----- EXERCISE INPUT -----
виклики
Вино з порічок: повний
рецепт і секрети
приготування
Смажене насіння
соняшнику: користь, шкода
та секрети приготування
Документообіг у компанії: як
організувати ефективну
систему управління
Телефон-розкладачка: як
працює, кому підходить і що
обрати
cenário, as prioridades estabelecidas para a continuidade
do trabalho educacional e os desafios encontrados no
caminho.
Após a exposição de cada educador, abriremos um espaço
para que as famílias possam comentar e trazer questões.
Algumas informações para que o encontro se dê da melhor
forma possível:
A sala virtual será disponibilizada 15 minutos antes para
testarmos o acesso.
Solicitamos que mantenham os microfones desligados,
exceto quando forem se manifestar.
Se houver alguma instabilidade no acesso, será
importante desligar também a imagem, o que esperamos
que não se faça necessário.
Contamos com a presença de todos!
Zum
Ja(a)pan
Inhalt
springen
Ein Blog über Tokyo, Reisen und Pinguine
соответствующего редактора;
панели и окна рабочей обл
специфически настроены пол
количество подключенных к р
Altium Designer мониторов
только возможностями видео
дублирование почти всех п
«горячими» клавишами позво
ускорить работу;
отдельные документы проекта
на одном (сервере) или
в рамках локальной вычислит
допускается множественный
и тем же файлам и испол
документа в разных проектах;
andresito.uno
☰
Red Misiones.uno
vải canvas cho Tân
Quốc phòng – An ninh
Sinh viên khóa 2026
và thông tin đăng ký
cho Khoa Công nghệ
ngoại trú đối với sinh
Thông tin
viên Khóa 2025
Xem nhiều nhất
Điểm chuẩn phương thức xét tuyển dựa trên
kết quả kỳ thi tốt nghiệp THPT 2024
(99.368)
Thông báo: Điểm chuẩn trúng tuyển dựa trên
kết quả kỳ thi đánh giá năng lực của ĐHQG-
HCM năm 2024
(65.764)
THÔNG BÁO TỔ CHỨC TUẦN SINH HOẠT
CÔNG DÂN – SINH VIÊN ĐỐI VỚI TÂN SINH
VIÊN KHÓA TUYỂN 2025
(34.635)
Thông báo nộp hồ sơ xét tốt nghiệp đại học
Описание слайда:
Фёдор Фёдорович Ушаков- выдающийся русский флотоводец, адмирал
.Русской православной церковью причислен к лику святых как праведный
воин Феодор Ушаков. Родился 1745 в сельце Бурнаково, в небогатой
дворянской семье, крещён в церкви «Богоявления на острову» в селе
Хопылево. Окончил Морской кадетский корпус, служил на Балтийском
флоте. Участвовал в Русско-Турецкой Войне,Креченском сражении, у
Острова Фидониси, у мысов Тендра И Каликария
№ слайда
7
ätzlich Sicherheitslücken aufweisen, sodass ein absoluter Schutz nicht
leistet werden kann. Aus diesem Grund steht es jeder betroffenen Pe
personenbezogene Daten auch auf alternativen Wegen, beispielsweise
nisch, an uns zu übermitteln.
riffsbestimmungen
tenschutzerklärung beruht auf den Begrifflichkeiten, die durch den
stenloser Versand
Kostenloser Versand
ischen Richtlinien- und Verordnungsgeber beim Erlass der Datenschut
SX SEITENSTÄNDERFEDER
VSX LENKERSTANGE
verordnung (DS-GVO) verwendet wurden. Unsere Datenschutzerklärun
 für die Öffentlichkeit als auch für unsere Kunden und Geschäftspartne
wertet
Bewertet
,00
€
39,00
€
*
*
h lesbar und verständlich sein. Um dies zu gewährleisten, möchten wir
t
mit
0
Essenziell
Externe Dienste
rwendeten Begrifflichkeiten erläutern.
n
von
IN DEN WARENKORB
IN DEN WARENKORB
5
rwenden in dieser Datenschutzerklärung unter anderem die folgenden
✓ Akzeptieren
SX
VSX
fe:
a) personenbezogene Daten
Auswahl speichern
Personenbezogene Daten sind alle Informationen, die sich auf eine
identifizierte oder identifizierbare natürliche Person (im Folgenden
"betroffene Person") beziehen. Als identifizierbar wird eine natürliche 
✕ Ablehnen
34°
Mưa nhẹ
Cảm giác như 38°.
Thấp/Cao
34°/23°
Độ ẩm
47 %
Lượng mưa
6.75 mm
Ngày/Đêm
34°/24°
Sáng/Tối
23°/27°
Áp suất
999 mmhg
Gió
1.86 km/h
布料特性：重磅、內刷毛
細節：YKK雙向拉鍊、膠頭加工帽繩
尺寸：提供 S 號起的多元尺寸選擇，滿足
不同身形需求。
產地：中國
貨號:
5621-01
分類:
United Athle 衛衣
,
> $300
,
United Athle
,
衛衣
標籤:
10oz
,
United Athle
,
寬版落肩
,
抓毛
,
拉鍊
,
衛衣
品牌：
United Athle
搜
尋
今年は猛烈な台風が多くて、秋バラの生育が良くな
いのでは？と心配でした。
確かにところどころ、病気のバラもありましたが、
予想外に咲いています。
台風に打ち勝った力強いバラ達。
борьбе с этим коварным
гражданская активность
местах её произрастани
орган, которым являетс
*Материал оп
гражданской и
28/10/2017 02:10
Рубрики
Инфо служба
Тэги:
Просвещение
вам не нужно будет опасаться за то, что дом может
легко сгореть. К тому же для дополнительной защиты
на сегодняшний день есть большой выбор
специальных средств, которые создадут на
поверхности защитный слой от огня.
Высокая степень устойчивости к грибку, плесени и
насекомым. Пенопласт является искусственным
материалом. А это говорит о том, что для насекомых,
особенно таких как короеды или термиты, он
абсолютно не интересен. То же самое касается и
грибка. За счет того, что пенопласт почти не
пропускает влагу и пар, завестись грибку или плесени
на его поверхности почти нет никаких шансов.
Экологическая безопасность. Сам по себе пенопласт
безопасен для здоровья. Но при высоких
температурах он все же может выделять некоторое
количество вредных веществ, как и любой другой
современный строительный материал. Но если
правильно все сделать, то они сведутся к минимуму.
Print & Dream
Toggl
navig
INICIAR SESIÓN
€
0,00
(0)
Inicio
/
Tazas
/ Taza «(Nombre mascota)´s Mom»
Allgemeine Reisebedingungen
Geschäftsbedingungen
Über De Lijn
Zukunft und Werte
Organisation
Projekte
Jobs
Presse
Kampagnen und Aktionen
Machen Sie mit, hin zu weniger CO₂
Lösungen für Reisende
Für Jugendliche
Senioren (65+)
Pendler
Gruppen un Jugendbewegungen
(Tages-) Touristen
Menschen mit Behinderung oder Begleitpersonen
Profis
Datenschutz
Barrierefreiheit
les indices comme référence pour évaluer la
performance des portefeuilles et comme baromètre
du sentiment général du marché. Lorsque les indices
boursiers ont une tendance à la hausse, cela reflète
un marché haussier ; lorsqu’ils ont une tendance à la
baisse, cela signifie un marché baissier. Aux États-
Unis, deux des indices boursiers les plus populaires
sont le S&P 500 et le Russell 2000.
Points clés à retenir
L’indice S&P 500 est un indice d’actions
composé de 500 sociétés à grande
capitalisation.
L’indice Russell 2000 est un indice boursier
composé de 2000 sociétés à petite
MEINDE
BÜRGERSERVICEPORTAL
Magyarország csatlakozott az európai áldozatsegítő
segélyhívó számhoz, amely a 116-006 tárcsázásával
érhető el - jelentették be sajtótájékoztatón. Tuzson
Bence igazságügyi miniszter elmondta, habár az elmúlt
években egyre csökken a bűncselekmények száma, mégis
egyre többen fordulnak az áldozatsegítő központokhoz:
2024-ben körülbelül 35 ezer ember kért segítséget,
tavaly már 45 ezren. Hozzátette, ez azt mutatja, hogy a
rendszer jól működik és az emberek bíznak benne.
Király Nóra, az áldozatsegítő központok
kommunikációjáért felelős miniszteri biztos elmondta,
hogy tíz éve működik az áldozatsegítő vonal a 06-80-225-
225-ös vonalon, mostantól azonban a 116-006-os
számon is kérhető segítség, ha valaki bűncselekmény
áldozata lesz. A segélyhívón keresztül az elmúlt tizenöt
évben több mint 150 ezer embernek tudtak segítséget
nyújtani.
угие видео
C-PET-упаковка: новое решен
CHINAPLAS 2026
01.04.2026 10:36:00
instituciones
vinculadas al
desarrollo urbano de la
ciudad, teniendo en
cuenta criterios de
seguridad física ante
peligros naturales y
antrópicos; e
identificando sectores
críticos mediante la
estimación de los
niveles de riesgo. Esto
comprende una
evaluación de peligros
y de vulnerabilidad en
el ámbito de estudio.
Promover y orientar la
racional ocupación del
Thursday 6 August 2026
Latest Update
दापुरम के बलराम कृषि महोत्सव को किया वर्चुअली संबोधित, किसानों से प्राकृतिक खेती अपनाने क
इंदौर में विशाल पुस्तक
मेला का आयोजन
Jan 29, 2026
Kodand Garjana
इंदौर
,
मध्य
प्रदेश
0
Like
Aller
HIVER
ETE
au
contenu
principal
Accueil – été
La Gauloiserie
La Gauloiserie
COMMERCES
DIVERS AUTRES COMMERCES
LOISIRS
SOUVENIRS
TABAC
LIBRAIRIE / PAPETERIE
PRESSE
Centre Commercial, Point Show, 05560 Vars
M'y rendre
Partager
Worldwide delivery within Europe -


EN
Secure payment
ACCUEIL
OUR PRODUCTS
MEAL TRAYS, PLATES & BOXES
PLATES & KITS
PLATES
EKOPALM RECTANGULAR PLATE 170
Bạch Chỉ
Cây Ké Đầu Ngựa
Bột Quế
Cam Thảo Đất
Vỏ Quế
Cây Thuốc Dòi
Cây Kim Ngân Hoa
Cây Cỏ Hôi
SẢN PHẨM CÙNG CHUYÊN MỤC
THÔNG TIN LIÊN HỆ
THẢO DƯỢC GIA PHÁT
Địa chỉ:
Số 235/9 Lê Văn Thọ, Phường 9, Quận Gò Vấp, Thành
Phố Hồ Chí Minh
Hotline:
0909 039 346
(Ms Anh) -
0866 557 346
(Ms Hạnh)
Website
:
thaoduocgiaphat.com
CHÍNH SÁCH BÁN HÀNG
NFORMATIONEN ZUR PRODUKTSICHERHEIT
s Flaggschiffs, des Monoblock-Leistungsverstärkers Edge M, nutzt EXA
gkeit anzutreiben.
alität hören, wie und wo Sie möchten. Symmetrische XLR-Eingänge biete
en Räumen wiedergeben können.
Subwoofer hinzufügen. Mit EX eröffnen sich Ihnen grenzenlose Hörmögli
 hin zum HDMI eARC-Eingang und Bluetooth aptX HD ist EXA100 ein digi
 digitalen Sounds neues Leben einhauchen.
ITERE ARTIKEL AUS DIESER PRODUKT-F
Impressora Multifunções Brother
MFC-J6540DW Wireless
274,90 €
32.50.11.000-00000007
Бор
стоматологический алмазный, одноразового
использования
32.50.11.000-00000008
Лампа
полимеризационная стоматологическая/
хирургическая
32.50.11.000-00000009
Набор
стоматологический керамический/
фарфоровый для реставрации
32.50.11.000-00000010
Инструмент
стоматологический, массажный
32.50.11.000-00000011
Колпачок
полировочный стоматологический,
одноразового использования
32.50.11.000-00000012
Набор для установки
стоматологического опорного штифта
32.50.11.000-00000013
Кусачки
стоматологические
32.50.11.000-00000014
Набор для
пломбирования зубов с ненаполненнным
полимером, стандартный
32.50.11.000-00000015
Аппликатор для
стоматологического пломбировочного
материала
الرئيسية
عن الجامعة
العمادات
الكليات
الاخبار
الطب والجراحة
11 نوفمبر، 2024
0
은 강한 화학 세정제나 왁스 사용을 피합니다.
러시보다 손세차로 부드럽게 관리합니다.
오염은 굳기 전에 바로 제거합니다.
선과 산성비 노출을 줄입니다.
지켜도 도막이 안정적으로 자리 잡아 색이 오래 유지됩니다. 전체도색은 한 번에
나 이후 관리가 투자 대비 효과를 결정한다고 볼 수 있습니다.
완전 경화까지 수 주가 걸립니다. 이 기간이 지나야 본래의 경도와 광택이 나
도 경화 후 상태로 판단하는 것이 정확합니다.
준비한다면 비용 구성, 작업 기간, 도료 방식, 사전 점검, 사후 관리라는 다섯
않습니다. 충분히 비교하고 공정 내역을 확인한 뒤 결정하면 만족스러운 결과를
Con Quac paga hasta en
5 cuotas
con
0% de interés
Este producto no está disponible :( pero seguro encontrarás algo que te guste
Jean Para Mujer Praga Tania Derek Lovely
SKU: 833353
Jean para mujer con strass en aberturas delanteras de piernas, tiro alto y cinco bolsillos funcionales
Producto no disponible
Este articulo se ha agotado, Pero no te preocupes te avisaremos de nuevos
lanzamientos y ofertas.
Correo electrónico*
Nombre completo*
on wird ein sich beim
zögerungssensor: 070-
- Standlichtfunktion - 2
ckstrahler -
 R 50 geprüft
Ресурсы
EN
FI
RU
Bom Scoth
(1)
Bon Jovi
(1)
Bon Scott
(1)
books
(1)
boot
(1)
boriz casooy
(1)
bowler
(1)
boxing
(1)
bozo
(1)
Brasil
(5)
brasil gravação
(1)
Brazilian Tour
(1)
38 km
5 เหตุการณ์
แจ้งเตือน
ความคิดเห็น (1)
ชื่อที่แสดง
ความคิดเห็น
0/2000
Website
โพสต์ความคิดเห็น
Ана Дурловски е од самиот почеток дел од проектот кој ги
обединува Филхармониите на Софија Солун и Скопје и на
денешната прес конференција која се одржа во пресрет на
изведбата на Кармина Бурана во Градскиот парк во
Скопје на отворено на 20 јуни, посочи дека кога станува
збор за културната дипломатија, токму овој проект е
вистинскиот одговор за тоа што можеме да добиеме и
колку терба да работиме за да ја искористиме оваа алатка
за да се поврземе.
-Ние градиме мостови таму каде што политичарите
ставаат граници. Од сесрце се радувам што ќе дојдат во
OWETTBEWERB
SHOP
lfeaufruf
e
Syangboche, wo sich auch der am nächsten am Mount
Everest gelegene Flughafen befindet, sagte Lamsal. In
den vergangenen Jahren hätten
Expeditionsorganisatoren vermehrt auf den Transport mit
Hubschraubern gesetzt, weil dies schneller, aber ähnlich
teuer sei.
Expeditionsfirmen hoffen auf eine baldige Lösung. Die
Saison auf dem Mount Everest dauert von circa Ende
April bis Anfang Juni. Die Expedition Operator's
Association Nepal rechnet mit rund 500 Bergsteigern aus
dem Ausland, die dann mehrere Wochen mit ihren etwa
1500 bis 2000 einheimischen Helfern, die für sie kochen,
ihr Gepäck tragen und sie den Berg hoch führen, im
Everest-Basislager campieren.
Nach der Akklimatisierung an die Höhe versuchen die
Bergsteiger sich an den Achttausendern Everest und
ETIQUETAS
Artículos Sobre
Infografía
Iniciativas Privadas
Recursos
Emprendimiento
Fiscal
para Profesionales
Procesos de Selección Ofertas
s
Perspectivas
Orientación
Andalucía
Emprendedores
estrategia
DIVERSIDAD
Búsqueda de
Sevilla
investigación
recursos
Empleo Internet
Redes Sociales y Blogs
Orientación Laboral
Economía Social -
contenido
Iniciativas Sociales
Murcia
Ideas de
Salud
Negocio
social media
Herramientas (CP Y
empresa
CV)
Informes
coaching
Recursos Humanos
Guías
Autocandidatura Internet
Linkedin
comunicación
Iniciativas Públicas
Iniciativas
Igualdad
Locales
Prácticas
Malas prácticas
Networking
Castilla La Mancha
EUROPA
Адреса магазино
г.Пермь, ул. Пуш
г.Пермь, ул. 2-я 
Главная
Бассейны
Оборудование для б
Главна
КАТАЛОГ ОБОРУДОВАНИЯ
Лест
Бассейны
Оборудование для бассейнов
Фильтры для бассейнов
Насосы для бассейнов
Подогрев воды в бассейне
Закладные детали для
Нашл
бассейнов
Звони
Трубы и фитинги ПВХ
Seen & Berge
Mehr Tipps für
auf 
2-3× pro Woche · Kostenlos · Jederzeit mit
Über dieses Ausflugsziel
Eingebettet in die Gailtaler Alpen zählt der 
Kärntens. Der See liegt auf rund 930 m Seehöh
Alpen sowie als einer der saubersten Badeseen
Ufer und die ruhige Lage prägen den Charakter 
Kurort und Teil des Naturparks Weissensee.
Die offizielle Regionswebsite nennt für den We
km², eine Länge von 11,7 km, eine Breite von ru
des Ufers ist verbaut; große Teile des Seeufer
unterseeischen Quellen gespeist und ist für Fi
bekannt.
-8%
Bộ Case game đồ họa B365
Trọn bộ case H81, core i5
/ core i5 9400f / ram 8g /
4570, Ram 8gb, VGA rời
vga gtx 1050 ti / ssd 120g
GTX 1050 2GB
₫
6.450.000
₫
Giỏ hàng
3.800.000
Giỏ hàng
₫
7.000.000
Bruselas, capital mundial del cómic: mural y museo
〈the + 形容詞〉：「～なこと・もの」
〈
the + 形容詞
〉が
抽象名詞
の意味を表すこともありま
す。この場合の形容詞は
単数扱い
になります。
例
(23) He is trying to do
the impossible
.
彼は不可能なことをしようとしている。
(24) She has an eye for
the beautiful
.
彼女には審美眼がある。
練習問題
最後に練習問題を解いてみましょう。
-----
Exactly the lines above from the one with "систему управління" to the one with "Após a exposição", both included, are to be quoted; leave the rest out.

систему управління
Телефон-розкладачка: як
працює, кому підходить і що
обрати
cenário, as prioridades estabelecidas para a continuidade
do trabalho educacional e os desafios encontrados no
caminho.
Após a exposição de cada educador, abriremos um espaço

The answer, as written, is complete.